Sanchez also addressed the broader implications the Supreme Court’s decision could have on how gender is treated within institutional systems.
“I don’t think it affects how people perceive their own gender or express their own gender, but I do think that it could create barriers if it doesn’t welcome the way that community and society actually are,” he said. “The most important thing for people to know … is to remember that every person is an individual, and that the right to contribute to society should be something that is supported by the government, not hindered.”
He added that the court’s role must be understood within the framework of checks and balances established by the Constitution.
“The risk, of course, here is always remembering that we have three branches of government, so that this action by the judiciary branch may or may not have implications on whether or how things can be perceived or executed at other branches,” Sanchez said. “I would hope that our government is interested in letting the future generations and current generations be the best that they can be as well.”

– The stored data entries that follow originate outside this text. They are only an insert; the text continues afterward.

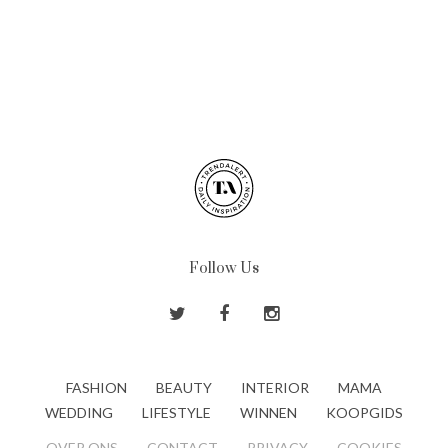
Follow Us
FASHION
BEAUTY
INTERIOR
MAMA
WEDDING
LIFESTYLE
WINNEN
KOOPGIDS
OVER ONS
CONTACT
PRIVACY
COOKIES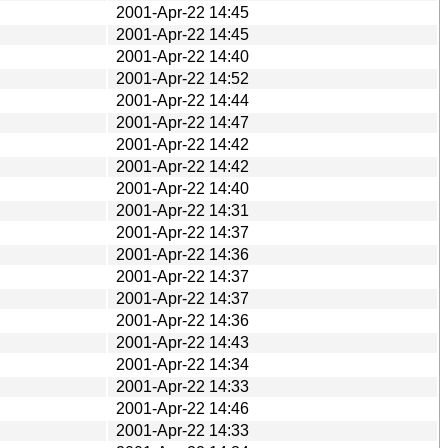
2001-Apr-22 14:45
2001-Apr-22 14:45
2001-Apr-22 14:40
2001-Apr-22 14:52
2001-Apr-22 14:44
2001-Apr-22 14:47
2001-Apr-22 14:42
2001-Apr-22 14:42
2001-Apr-22 14:40
2001-Apr-22 14:31
2001-Apr-22 14:37
2001-Apr-22 14:36
2001-Apr-22 14:37
2001-Apr-22 14:37
2001-Apr-22 14:36
2001-Apr-22 14:43
2001-Apr-22 14:34
2001-Apr-22 14:33
2001-Apr-22 14:46
2001-Apr-22 14:33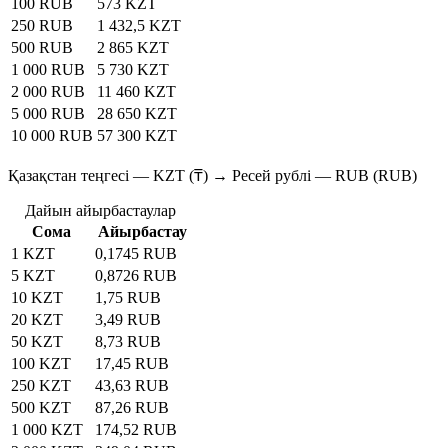
100 RUB
573 KZT
250 RUB
1 432,5 KZT
500 RUB
2 865 KZT
1 000 RUB
5 730 KZT
2 000 RUB
11 460 KZT
5 000 RUB
28 650 KZT
10 000 RUB
57 300 KZT
Қазақстан теңгесі — KZT (₸) → Ресей рублі — RUB (RUB)
Дайын айырбастаулар
Сома
Айырбастау
1 KZT
0,1745 RUB
5 KZT
0,8726 RUB
10 KZT
1,75 RUB
20 KZT
3,49 RUB
50 KZT
8,73 RUB
100 KZT
17,45 RUB
250 KZT
43,63 RUB
500 KZT
87,26 RUB
1 000 KZT
174,52 RUB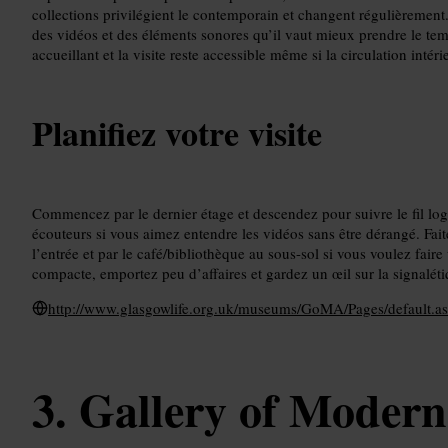
collections privilégient le contemporain et changent régulièremen
des vidéos et des éléments sonores qu’il vaut mieux prendre le tem
accueillant et la visite reste accessible même si la circulation int
Planifiez votre visite
Commencez par le dernier étage et descendez pour suivre le fil log
écouteurs si vous aimez entendre les vidéos sans être dérangé. Fait
l’entrée et par le café/bibliothèque au sous-sol si vous voulez faire
compacte, emportez peu d’affaires et gardez un œil sur la signalétiq
http://www.glasgowlife.org.uk/museums/GoMA/Pages/default.a
Gallery of Modern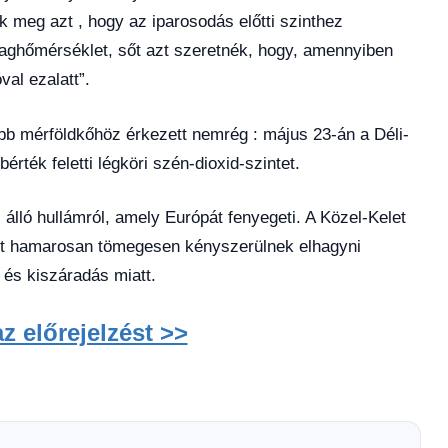
 meg azt , hogy az iparosodás előtti szinthez
tlaghőmérséklet, sőt azt szeretnék, hogy, amennyiben
al ezalatt”.
bb mérföldkőhöz érkezett nemrég : május 23-án a Déli-
rték feletti légköri szén-dioxid-szintet.
lló hullámról, amely Európát fenyegeti. A Közel-Kelet
int hamarosan tömegesen kényszerülnek elhagyni
 és kiszáradás miatt.
z előrejelzést >>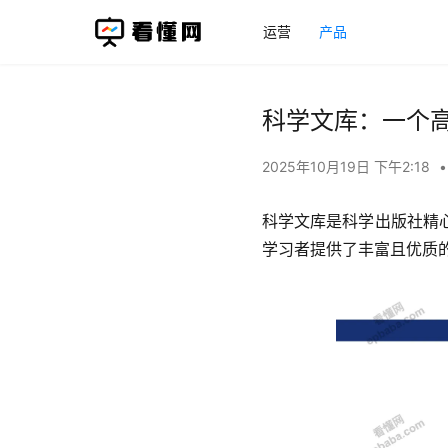
运营
产品
科学文库：一个
2025年10月19日 下午2:18
•
科学文库是科学出版社精
学习者提供了丰富且优质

“Do people get to live their lives as they are, or is the government an obstruction or a support?”
When asked what message he would share with young trans athletes watching the Supreme Court take up these cases, Sanchez said community support remains critical, regardless of how the justices rule.
“Make sure that the environment that you put yourself in is something that honors who you know you are and supports you becoming the best person you can be, and that anything that takes away from that is purely dissonance,” he said.
“What we do with dissonance is what distinguishes us as whether we excel or doubt.”
That same sense of community, Sanchez said, is what rallies — like the one planned outside the Supreme Court — are meant to reinforce, even as decisions are made inside the building.
“Rallies, including tomorrow’s, are about people knowing they’re not alone, and hearing from other people who support who they are,” he said. “There is support across the country … I wish that I had had someone my age now that I could have looked to, but I am the role model, but I didn’t have any.”
Looking ahead to the possibility that the court could uphold bans on trans athletes, Sanchez said the immediate challenge will be ensuring that families and communities continue to affirm trans youth amid legal uncertainty.
“Having the endorsement of being supported who you are, it helps you so much,” he said. “You cannot put the issue of rights back into the genie’s bottle once people experience what freedom and welcoming is.”
For Sanchez, whose life has spanned decades of change in both sports and government, the cases before the Supreme Court represent a pivotal moment — not just legally, but culturally.
“Living your life, for me, does not require bravery,” he said. “It’s just taking one step and then another.”